“Todo começo esconde uma arte[1]”, todo começo esconde uma arte..., vê, Warat, hoje acordei com suas palavras em meus pensamentos. O motivo é óbvio: amanhã chega um novo ano. Mas hoje, 31 de dezembro de 2008, um dia com cara de final, de fechamento, de processo concluso, ainda pelejo, teimosa que sou, tentando embrenhar-me nos minutos decisivos da prorrogação do jogo. Faço isso porque quero vencer.
Vencer é começar. E podemos começar com poesia. Sem poesia não existem caminhos nem começos. É a poesia que deve impulsionar nossos movimentos. O olhar poético que se permite viver, enfrentar os riscos, afastar a rotina, banir o costume, expulsar os vícios que nos castram na ilusão de pertencimento a um território seguro. A poesia nos permite amar o outro e os dias. E o amor e os dias não podem se tornar hábitos cumprindo rotina, batendo cartão de ponto, previsíveis, previsíveis...
Todos os dias, começamos. Sempre quando chego em casa, abro o portão, avisto a garagem, o jardim, as flores, os cachorros, sempre vejo esse “mesmo” com a alegria dos eternos começos. O trabalho só tem sentido se compactua com o sentido dos começos, ver o brilho de novos sentidos de vida brotando no olhar de um aluno. Sim, o trabalho também precisa de poesia. Não dá para viver distante ou estagnada ou escravizada pelas percepções automatizadas dos outros. Isso não é começar, nem vencer, nem viver, nem amar.
Sei que nem sempre é fácil começar. Muitas vezes estamos cansados, a vida deu umas pancadas fortes, o corpo dói, a alma geme e um certo desânimo quer montar barraca em nosso quintal. Não permita. Caio Fernando Abreu diz que “quando tudo parece sem saída, sempre se pode cantar. Por essa razão escrevo”. Hilda Hilst instiga nossa vontade “Canta! Ainda que se desfaçam ilhargas, trilhas... canta o começo e o fim. Como se fosse verdade. A esperança”. Então amanheci cantando, cantando, escrevendo, renovando esperanças, mesmo que doa e você sabe que dói. A saudade dói. Cantando, lembro que Saramago diz que ninguém foge ao seu destino e cultivo um jardim de esperanças que esteja no nosso destino viver esse amor-poesia que sonhamos viver. Se não estiver, a vida continua, pois o ser de todas as coisas é o movimento, como já afirmou há séculos, o filósofo Heráclito de Éfeso e seguimos sempre, mesmo sem perceber, caminhamos rumo ao nosso destino.
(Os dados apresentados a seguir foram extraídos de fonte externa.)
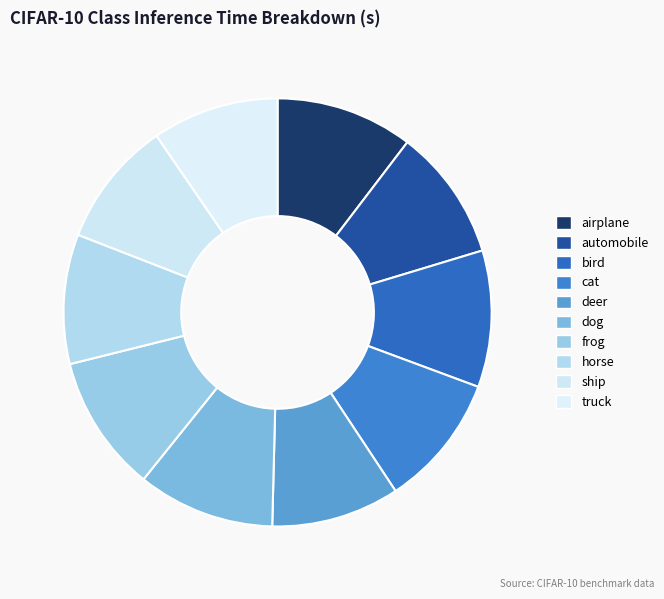

To the nearest percent, what portion does cat represent?

10%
Como ser em movimento que sou, sonho, caminho, planto, canto, pinto, começo re-começo. Voltei a pintar. Telas coloridas e enormes. Quem sabe me animo com o ritmo da pintura e volto para o piano? Também ando pintando novos sonhos. Doutorado em Lisboa, ou talvez Paris. Um novo livro. Um novo amor bem bom de viver. Quem sabe abrir um restaurante? É bom fazer as pessoas felizes. É bom viver momentos felizes. Hoje plantei novas flores em meu jardim. Girassóis. Florescerão? Não sei. O que importa é que floresçam em mim e nesse momento tenho um jardim repleto de girassóis tão alegres que dá gosto de ver. É, dia 31 de dezembro foi um bom começo. Desejo que todos os outros dias da sua vida sejam como esse está sendo pra mim, abertos para começar. Gol! E a partida recomeça.
Feliz ano novo!
[1] “Todo começo esconde uma arte” é o afirma meu querido amigo Luis Alberto Warat no início do texto que abre a coletânea “Territórios desconhecidos” que reúne boa parte de suas obras.